Programado para ocorrer entre 14 e 29 de março de 2026, o BANAD Festival emerge como um ponto de encontro para entusiastas de arquitetura e arte. Durante três fins de semana, os participantes poderão explorar uma infinidade de espaços arquitetônicos, incluindo cerca de sessenta interiores que abrirão suas portas ao público pela primeira vez. Além das visitas, o festival também contará com caminhadas guiadas e passeios de bicicleta, palestras, atividades familiares inclusivas, e feiras icônicas como a Object Fair e a Restaurateurs & Experts Fair.

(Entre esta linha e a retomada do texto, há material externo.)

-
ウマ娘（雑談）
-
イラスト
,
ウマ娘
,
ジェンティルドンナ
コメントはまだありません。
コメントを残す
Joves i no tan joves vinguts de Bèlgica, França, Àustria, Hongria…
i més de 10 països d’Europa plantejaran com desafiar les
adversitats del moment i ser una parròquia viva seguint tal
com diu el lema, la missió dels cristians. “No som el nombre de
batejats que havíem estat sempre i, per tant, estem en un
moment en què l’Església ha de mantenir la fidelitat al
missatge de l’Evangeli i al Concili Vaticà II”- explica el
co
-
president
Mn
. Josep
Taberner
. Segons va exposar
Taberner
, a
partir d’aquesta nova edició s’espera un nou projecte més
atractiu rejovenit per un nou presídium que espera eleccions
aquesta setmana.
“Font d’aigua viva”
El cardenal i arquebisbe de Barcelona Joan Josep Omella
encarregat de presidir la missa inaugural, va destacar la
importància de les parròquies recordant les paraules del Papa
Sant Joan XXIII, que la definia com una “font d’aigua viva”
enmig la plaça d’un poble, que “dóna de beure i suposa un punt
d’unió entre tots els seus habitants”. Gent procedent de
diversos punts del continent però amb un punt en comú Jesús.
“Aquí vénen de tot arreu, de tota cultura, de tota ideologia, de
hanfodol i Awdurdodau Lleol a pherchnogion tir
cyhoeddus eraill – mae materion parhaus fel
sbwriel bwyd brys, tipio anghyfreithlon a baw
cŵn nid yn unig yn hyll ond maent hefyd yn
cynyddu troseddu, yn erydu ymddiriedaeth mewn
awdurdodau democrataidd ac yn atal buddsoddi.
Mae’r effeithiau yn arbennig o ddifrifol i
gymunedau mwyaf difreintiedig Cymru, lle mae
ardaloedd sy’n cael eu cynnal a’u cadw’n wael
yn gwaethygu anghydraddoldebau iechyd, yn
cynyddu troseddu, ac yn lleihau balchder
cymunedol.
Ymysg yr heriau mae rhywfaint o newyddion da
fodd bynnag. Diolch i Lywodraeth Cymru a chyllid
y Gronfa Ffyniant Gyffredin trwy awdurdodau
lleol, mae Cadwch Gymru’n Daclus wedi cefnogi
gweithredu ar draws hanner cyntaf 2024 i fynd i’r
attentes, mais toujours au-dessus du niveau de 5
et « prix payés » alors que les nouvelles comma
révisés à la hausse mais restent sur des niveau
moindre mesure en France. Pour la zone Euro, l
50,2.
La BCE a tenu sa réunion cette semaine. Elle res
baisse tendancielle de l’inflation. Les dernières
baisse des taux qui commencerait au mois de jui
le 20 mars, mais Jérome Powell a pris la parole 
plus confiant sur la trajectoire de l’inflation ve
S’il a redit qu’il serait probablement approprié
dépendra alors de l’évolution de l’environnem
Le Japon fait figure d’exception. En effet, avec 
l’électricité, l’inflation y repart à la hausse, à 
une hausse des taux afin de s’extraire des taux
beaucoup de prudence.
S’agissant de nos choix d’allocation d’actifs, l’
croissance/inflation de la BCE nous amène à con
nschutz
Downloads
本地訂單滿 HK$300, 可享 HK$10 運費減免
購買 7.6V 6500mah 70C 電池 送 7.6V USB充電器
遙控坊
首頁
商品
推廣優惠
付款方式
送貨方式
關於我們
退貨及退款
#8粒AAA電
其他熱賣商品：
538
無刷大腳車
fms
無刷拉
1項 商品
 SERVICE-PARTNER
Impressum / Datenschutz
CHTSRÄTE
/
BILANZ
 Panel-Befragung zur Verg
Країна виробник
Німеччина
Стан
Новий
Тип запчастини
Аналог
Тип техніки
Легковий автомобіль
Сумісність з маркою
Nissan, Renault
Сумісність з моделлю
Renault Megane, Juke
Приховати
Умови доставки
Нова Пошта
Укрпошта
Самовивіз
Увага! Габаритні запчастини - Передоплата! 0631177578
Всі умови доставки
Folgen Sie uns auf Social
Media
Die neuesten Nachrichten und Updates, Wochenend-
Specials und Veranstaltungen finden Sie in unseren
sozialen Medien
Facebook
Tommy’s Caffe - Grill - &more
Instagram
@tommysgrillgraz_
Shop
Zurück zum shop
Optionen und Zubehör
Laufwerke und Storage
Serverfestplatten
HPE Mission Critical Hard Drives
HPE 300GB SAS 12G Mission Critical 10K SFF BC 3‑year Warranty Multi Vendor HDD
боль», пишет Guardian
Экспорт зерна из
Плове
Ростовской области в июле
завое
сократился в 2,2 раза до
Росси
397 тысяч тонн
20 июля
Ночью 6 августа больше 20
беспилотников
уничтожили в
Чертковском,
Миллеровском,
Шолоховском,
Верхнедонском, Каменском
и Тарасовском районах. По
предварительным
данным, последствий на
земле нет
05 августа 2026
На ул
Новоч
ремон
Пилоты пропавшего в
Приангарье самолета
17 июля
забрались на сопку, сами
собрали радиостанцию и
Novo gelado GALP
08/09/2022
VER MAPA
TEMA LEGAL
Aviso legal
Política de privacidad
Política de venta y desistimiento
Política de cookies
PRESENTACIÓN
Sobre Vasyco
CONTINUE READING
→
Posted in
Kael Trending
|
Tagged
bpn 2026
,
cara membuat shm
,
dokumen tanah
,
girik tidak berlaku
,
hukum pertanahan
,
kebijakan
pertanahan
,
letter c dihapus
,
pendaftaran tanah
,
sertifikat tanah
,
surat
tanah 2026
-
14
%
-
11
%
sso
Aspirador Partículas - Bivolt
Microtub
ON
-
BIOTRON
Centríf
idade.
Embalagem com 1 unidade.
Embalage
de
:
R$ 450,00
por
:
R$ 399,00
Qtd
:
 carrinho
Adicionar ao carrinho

A história do Art Nouveau em Bruxelas teve início em 1893 com a conclusão do Hotel Tassel, obra-prima do arquiteto Victor Horta, que não só marcou um divisor de águas na arquitetura, mas também deu início a um estilo caracterizado pela fluidez das formas e pelo uso inovador de materiais como ferro e aço, inspirados por elementos da natureza. Desde então, o Art Nouveau espalhou-se pela cidade, adornando seu horizonte urbano com fachadas espetaculares que camuflam interiores artisticamente ricos.
O espírito do BANAD Festival se estende além de sua duração festiva, promovendo uma agenda cultural ativa que convida os cidadãos e turistas a continuar a exploração do Art Nouveau durante todo o ano. Destaque para a exposição «Val Saint Lambert et Leon Ledru, les oubliés de l’Art Nouveau», que revela uma coleção excepcional de cristais Art Nouveau belgas, ressaltando a riqueza desse legado cultural na cidade.
Iniciativas como a exposição fotográfica «EDEN 2.023 · A New Perspective on Paradise», que combina dança e arquitetura, e visitas guiadas temáticas ampliam as opções culturais disponíveis. Oficinas criativas e experiências ligadas a edifícios emblemáticos solidificam a ideia de que Bruxelas é um lugar onde o Art Nouveau permanece vivo e em constante evolução.
A diversidade de arquitetos que moldaram o Art Nouveau em Bruxelas, incluindo figuras como Paul Hankar e Henri Van de Velde, resultou em um panorama urbano rico e eclético, que vai desde a exuberância ornamental até propostas geométricas mais sóbrias. Exemplos como a Maison Cauchie e o Hotel Hannon ilustram a riqueza deste estilo, permitindo aos visitantes entender como o Art Nouveau permeia a vida cotidiana na cidade.
Explorar Bruxelas através do prismas do Art Nouveau é um convite para desconectar e aproveitar um passeio contemplativo, onde cada passo revela a história e a beleza dessa estética, imergindo todos em uma experiência verdadeiramente inesquecível.